Há muita neve lá fora. Um branco imenso faz contraste apenas com os galhos secos das árvores e o contorno das casas vermelhas. Poucos, muito poucos pássaros cantam um canto gélido, quase engasgado.
O termômetro marca três graus negativos e eu olho no fundo dos teus olhos cinzas que encaram qualquer filme antigo na televisão. Há paz no perfil do teu rosto, uma paz que me eleva e me enche de certezas. Você me olha indagando  em silêncio, porque me olha desse jeito? Sorri de canto uma névoa colorida. Você é tão colorido perto da neve lá de fora.
Folheio umas páginas do meu livro, iluminadas por escassos raios de sol. É Caio Fernando Abreu e isso me faz viajar para outro lugar.

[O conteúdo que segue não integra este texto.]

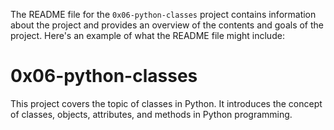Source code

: The README file for the `0x06-python-classes` project contains information about the project and provides an overview of the contents and goals of the project. Here's an example of what the README file might include:

# 0x06-python-classes

This project covers the topic of classes in Python. It introduces the concept of classes, objects, attributes, and methods in Python programming.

Sem nenhuma palavra, sem expectativa, mas com a maior sabedoria do mundo, você encontra a minha perna. Os olhos ainda fixos na televisão. E tua mão estaciona na minha perna como se me puxasse de volta, como se afirmasse que estamos aqui. Em Reading. E a certeza de que pertencemos. Sim, estamos aqui. Há tanto tempo, eu, você, Oscar Wilde. Brancos e coloridos.
Sorrimos juntos névoas coloridas, sem sequer entender o tamanho de tudo isso.